Provided, however, the Supreme Court shall have such original and appellate jurisdiction as may be otherwise provided by law in cases and proceedings for modification of any rates charged or sought to be charged to the public by any public utility.
§ 9-3-39. Court may make and enforce rules
The Supreme Court shall have power to make such rules in respect to making out records for said court and for the Court of Appeals as may be expedient, and may prescribe the form and manner in which records shall be prepared for appeal, and cause the same to be bound, but shall not require any record to be printed; and may enforce its rules by proper fines or by refusal to allow costs to be taxed to the clerks below on records not made out according to the rules, or by refusing to permit such records to be filed. And the court may prescribe the mode of pleading in causes therein, civil and criminal, and the manner of trying the same; and may also establish such rules of practice and proceedings therein as may be deemed necessary and proper for certainty and dispatch of business, and may dismiss causes for noncompliance with any of the rules; but such rules must be consistent with law.

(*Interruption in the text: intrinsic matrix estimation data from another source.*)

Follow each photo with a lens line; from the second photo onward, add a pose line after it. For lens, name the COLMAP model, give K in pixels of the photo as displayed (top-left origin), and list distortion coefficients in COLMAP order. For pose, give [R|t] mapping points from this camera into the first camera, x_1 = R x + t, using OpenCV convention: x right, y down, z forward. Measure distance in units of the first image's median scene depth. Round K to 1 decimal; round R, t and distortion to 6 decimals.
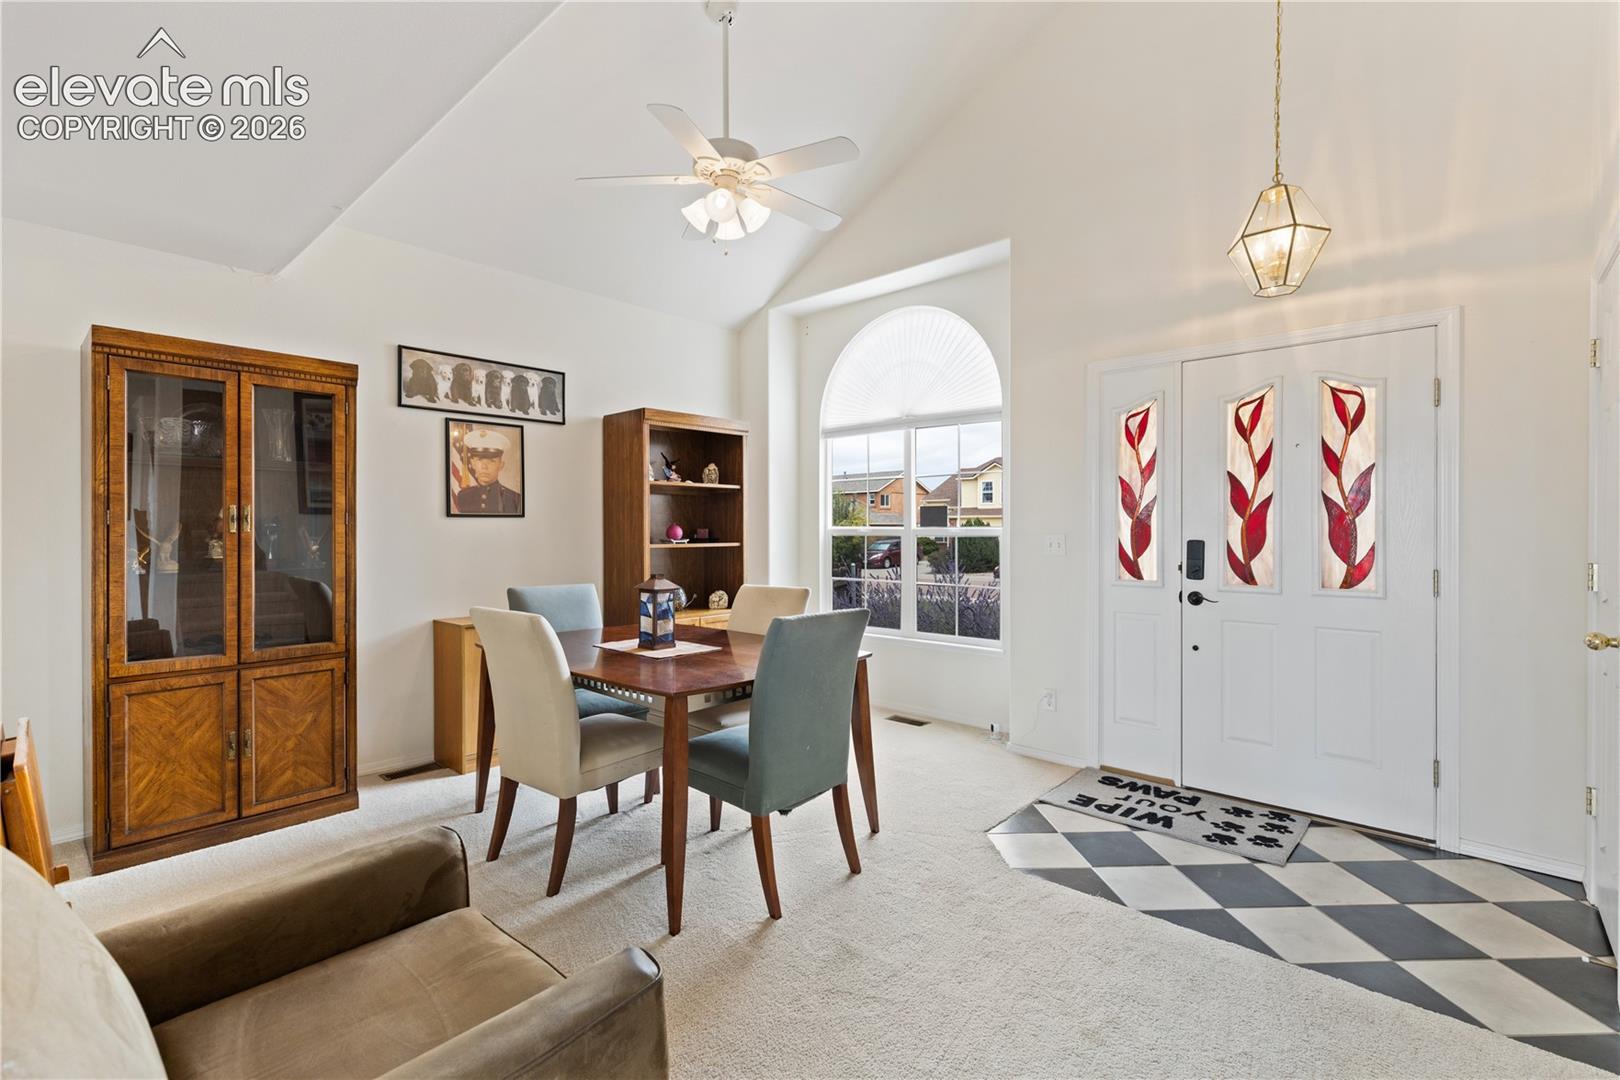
lens RADIAL K [[729.8, 0, 813.2], [0, 729.8, 535.0], [0, 0, 1]] dist [0.009862, -0.002064]
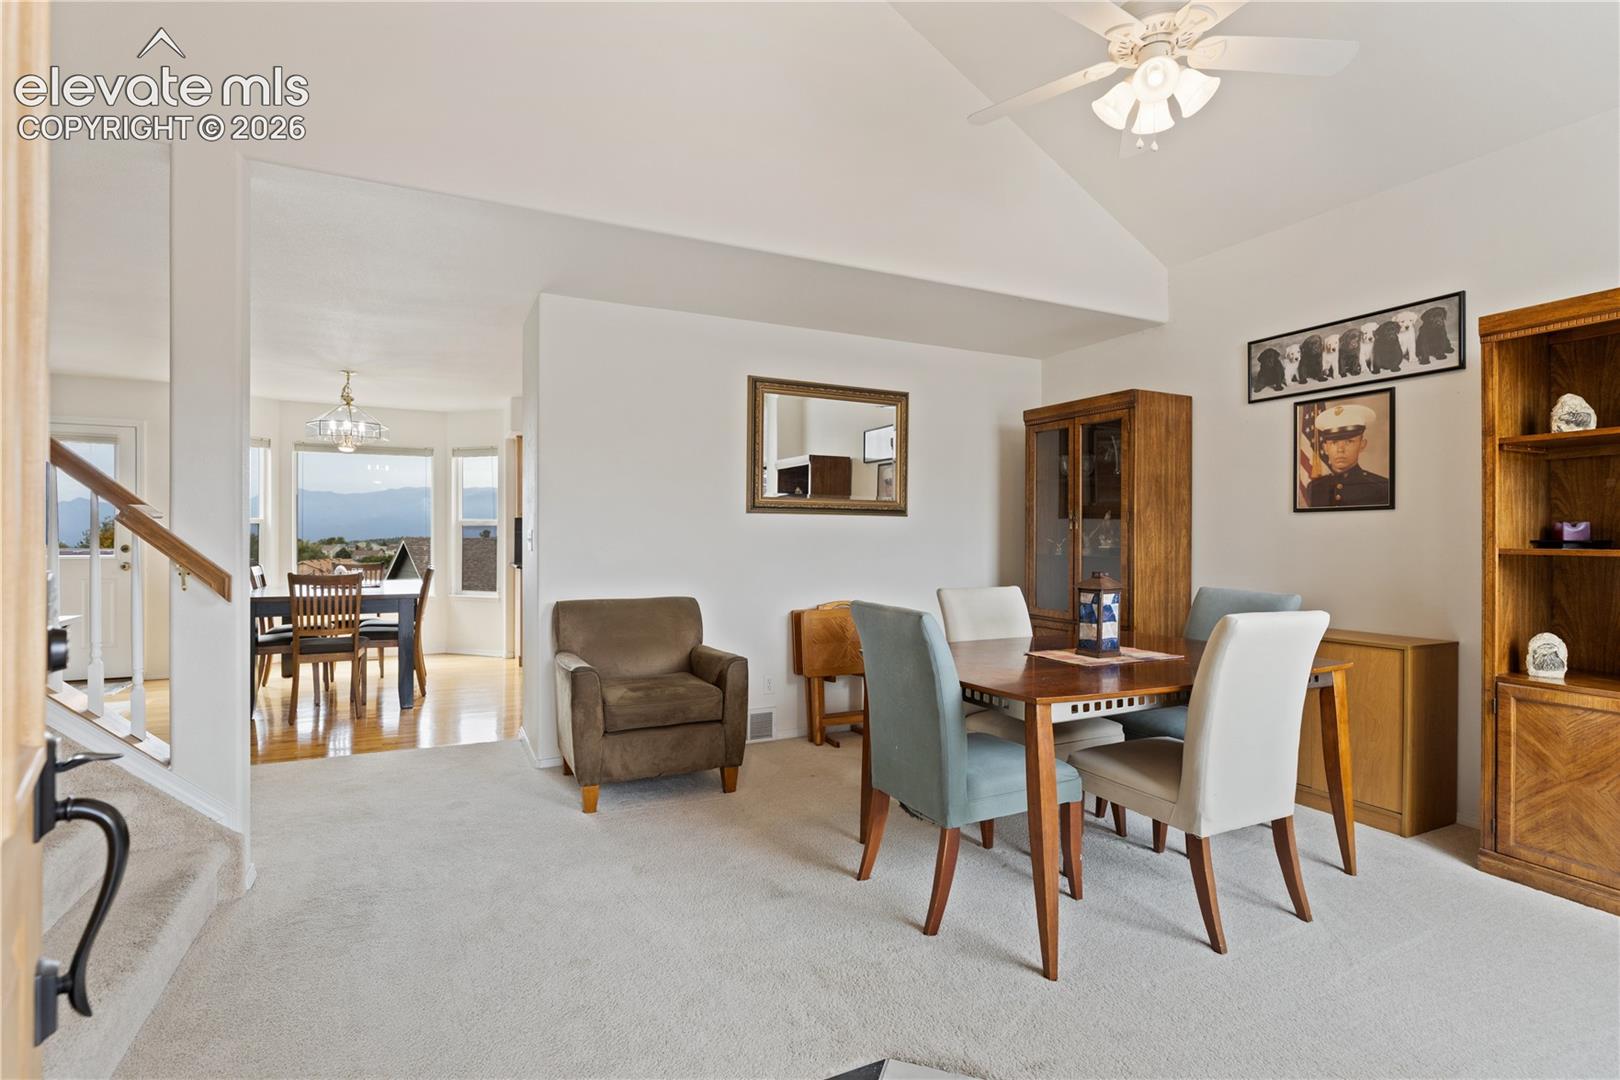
lens RADIAL K [[767.1, 0, 807.8], [0, 767.1, 537.6], [0, 0, 1]] dist [-0.002453, -0.000116]
pose [[-0.380666, 0.002856, -0.924708, 0.590632], [-0.010905, 0.999912, 0.007577, 0.006215], [0.924648, 0.012968, -0.380601, 0.781421]]
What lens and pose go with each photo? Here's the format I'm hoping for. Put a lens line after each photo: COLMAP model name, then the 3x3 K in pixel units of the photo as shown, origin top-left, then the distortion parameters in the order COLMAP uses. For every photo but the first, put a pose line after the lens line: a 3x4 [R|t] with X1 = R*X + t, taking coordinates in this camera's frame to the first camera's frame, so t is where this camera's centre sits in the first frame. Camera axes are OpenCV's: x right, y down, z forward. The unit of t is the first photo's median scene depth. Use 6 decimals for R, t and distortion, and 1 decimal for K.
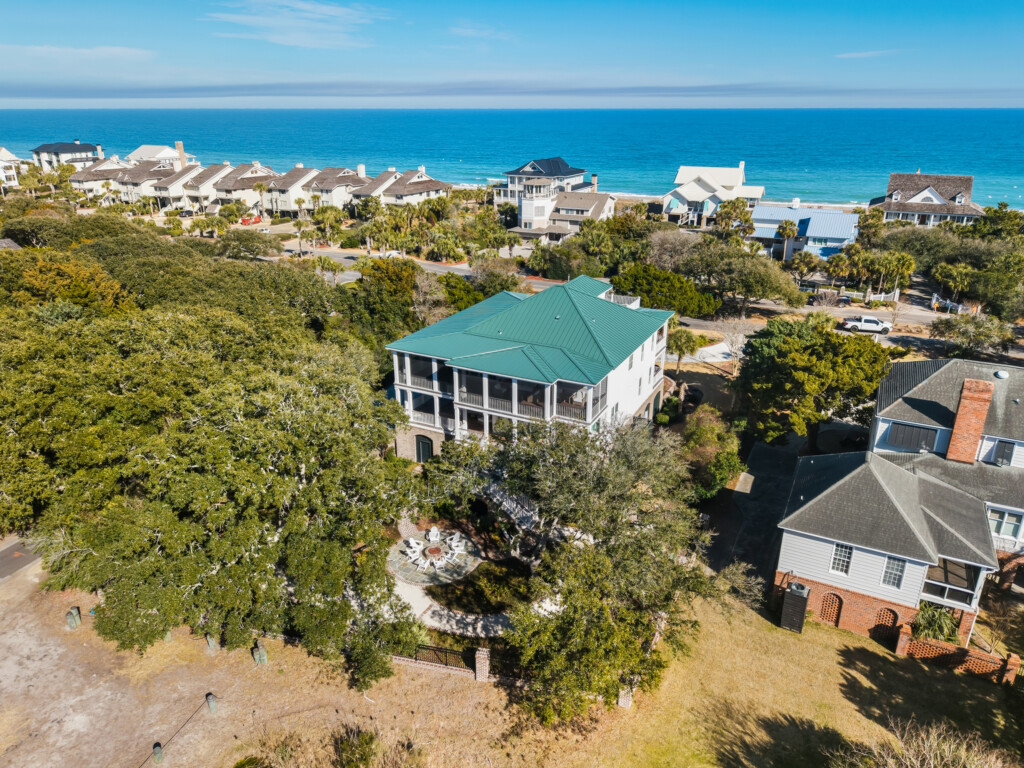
lens RADIAL K [[683.4, 0, 512.0], [0, 683.4, 384.0], [0, 0, 1]] dist [0.043756, 0.000759]
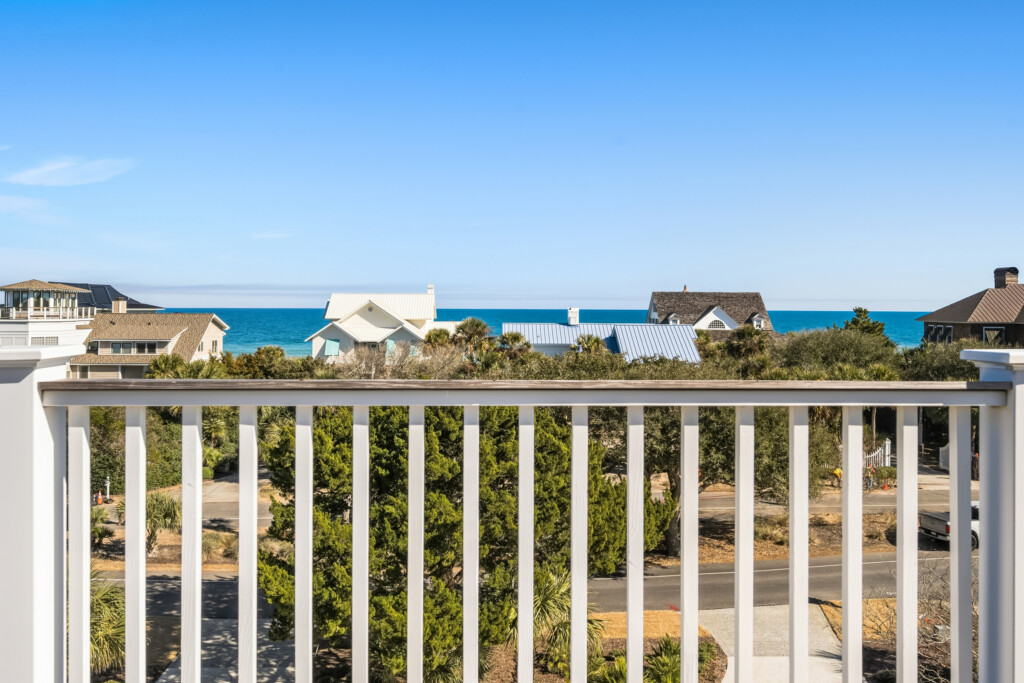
lens RADIAL K [[839.5, 0, 503.8], [0, 839.5, 304.3], [0, 0, 1]] dist [-0.002475, 0.001842]
pose [[0.884673, 0.004186, 0.466194, 0.049125], [0.169300, 0.928813, -0.329612, -0.054853], [-0.434387, 0.370525, 0.820987, 0.429092]]
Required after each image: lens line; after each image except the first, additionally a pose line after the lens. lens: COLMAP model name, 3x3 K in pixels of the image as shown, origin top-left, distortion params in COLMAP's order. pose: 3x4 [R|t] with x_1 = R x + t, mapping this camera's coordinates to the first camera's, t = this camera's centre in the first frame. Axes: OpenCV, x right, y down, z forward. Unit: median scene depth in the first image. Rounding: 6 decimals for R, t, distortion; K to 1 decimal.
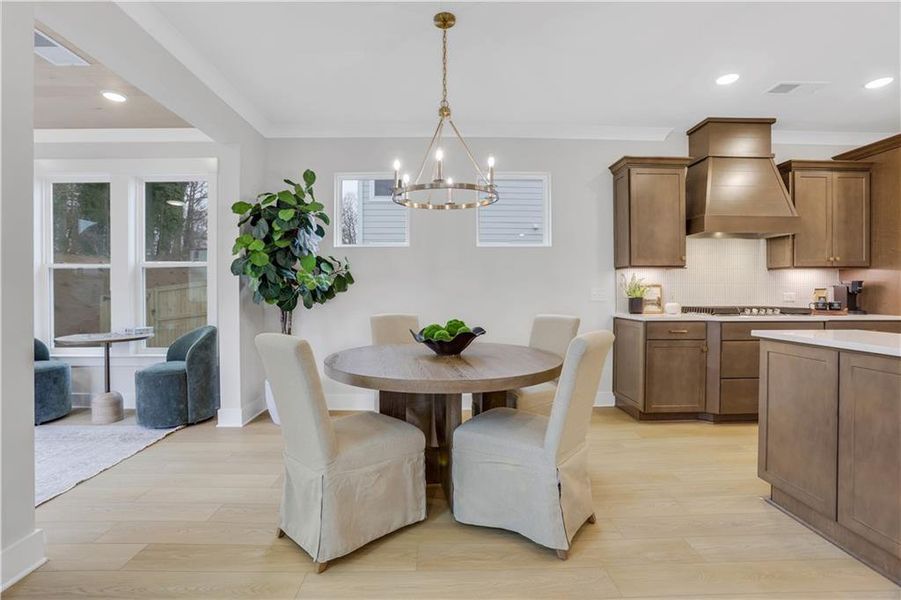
lens RADIAL K [[404.3, 0, 447.6], [0, 404.3, 292.8], [0, 0, 1]] dist [-0.027926, 0.000021]
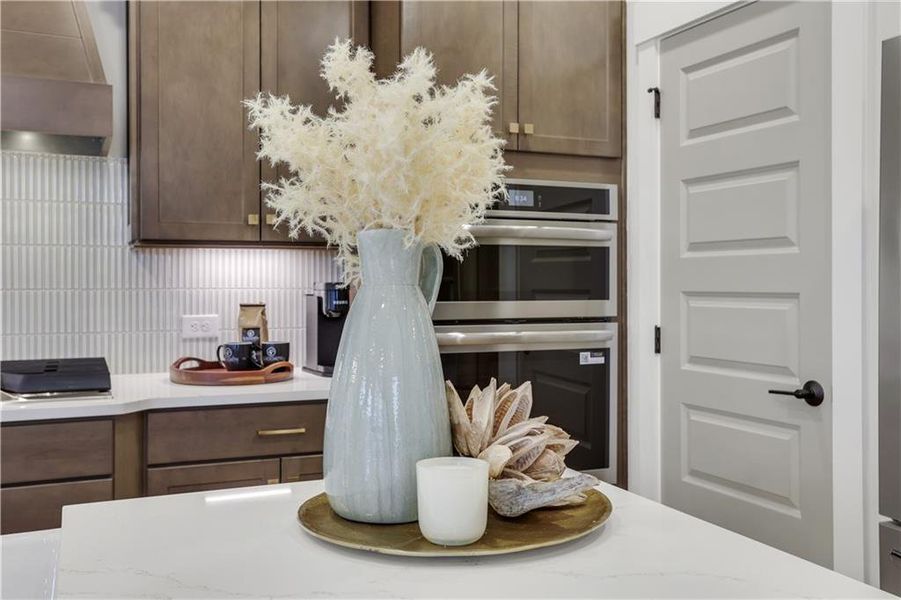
lens RADIAL K [[848.9, 0, 456.4], [0, 848.9, 275.9], [0, 0, 1]] dist [-0.013420, 0.000000]
pose [[0.923328, 0.001746, 0.384008, 0.830530], [0.001084, 0.999974, -0.007154, -0.030259], [-0.384011, 0.007021, 0.923302, 0.237431]]
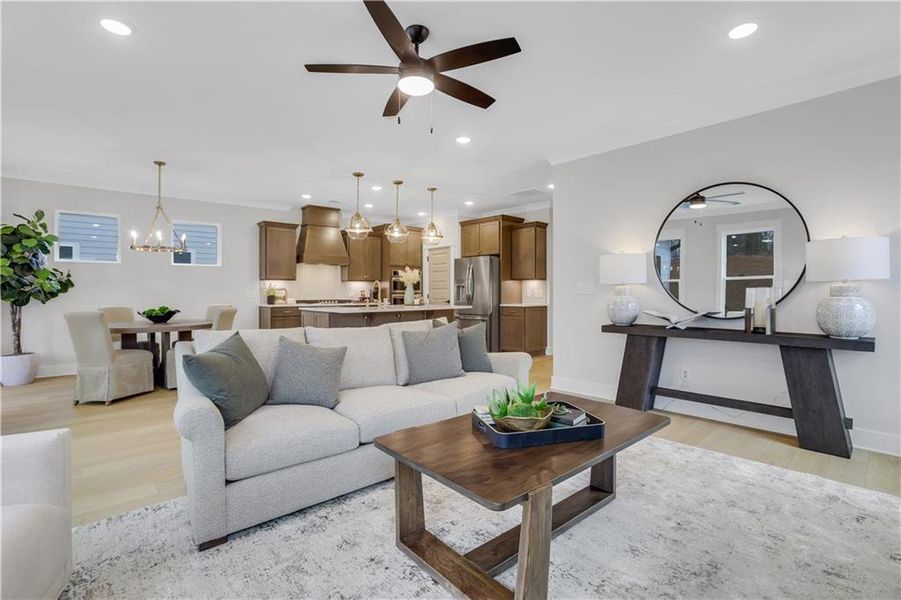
lens RADIAL K [[416.8, 0, 442.1], [0, 416.8, 292.0], [0, 0, 1]] dist [-0.035107, 0.003631]
pose [[0.769332, -0.001733, 0.638847, -0.146333], [0.003390, 0.999993, -0.001370, 0.001239], [-0.638840, 0.003219, 0.769333, -0.985080]]
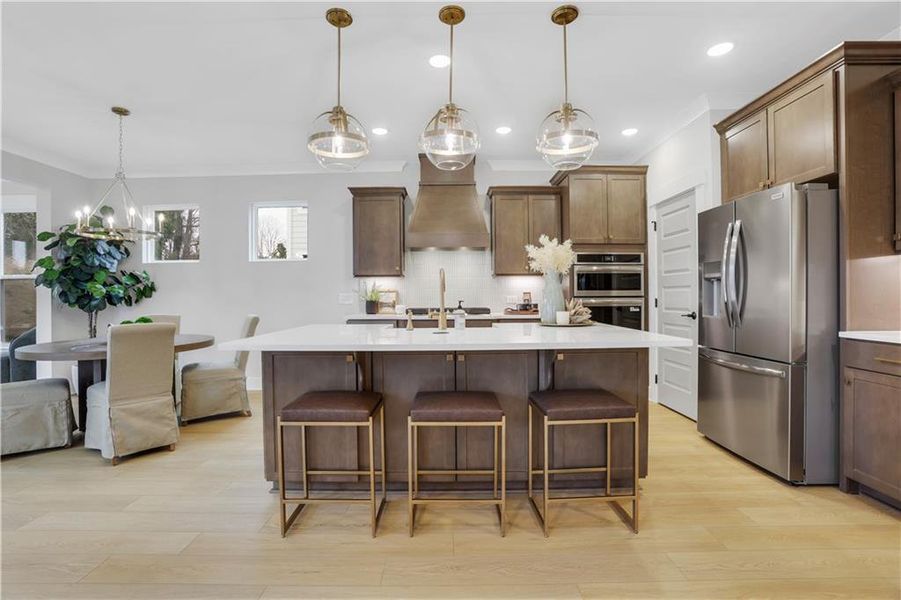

§ 9-3-61. General rule-making power vested in Supreme Court
As a part of the judicial power granted in Article 6, Section 144, of the Mississippi Constitution of 1890, the Supreme Court has the power to prescribe from time to time by general rules the forms of process, writs, pleadings, motions, rules of evidence and the practice and procedure for trials and appeals in the Court of Appeals and in the circuit, chancery and county courts of this state and for appeals to the Supreme Court from interlocutory or final orders of trial courts and administrative boards and agencies, and certiorari from the Court of Appeals.